■ Job item ■
Below are some records; quote exactly the lines from the one that contains "focal_35mm: 52" through the one that contains "f_number: 2", inclusive, and no others.

■ Dataset excerpts ■
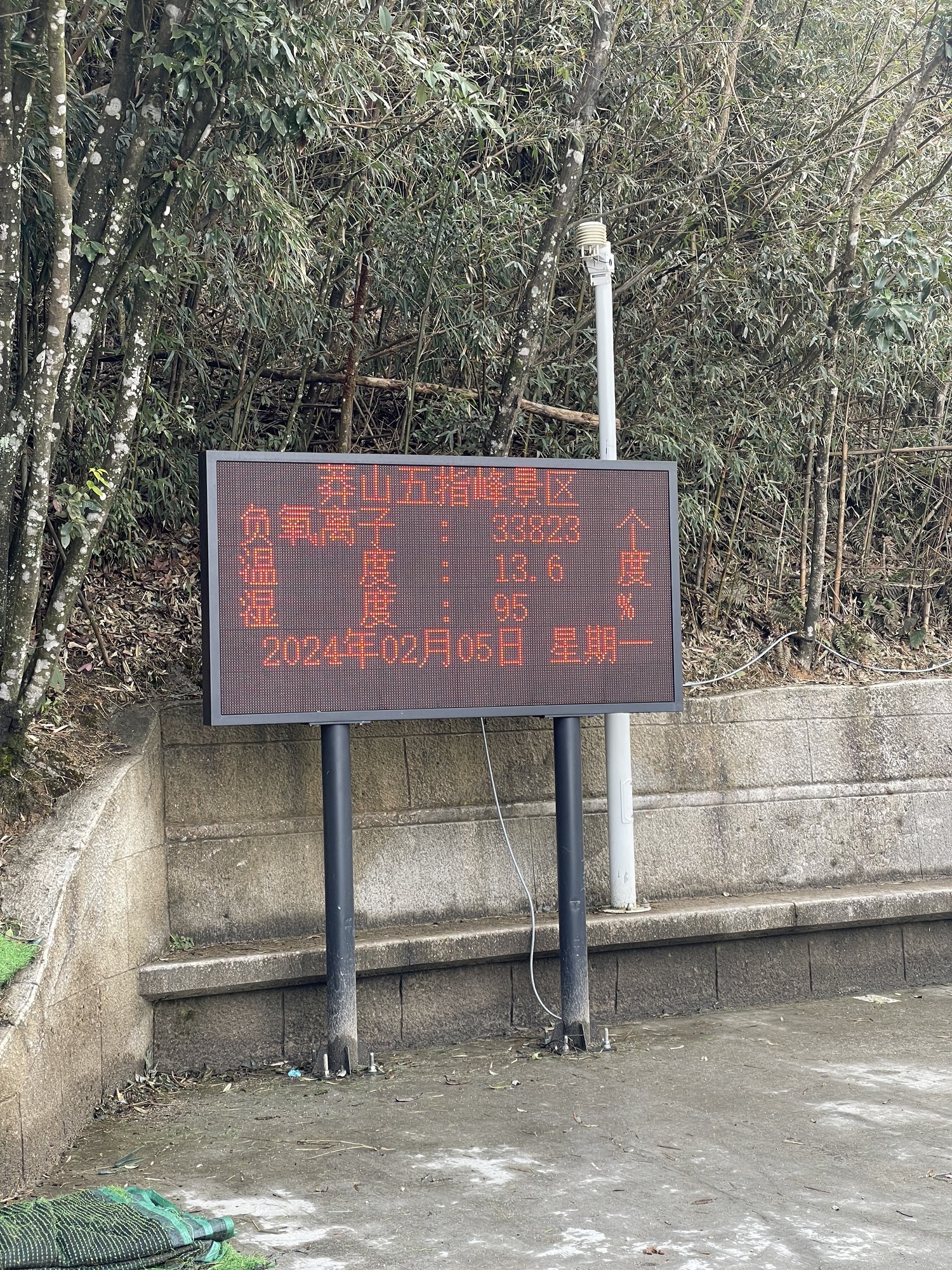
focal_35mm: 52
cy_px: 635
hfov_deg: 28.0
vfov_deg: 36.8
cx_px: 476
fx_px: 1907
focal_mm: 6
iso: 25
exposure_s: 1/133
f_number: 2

--

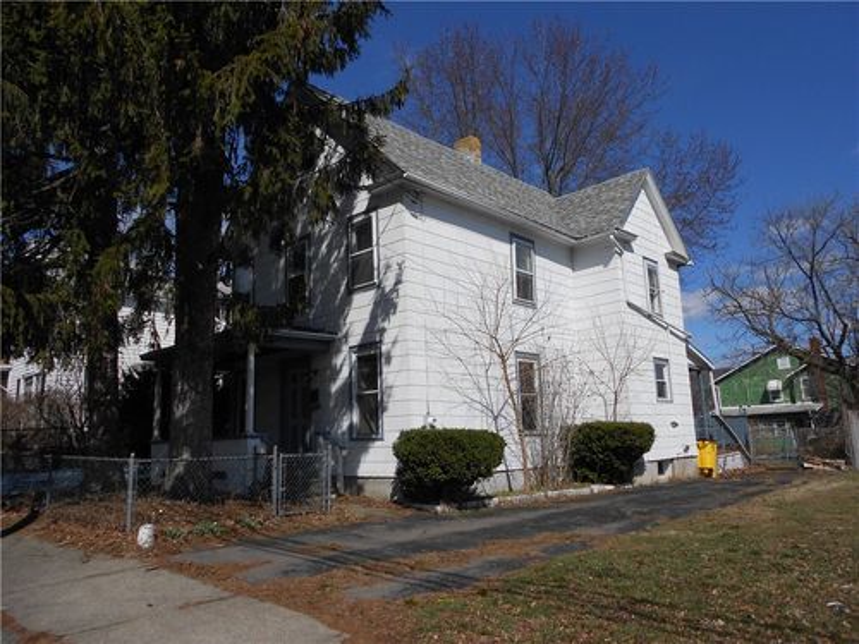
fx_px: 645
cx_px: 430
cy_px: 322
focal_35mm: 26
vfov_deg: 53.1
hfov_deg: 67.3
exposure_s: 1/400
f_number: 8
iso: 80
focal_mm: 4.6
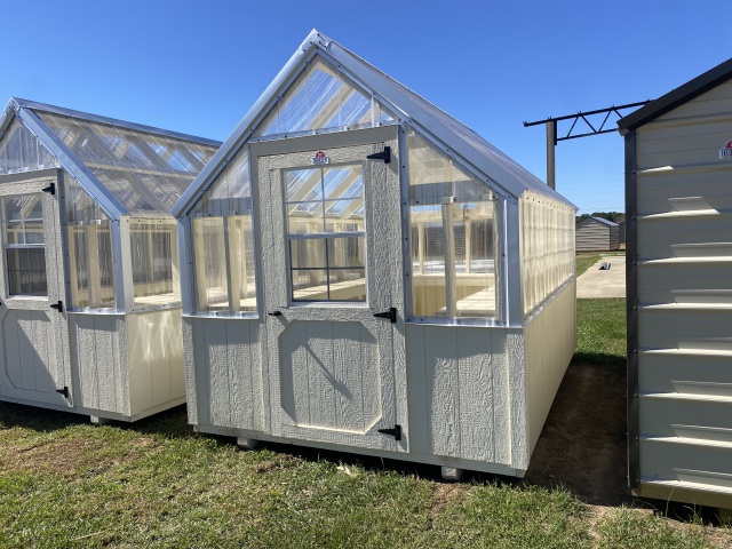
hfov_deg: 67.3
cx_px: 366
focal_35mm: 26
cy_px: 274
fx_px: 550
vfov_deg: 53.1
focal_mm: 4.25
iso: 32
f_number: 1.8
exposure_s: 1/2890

■ Written response ■
focal_35mm: 52
cy_px: 635
hfov_deg: 28.0
vfov_deg: 36.8
cx_px: 476
fx_px: 1907
focal_mm: 6
iso: 25
exposure_s: 1/133
f_number: 2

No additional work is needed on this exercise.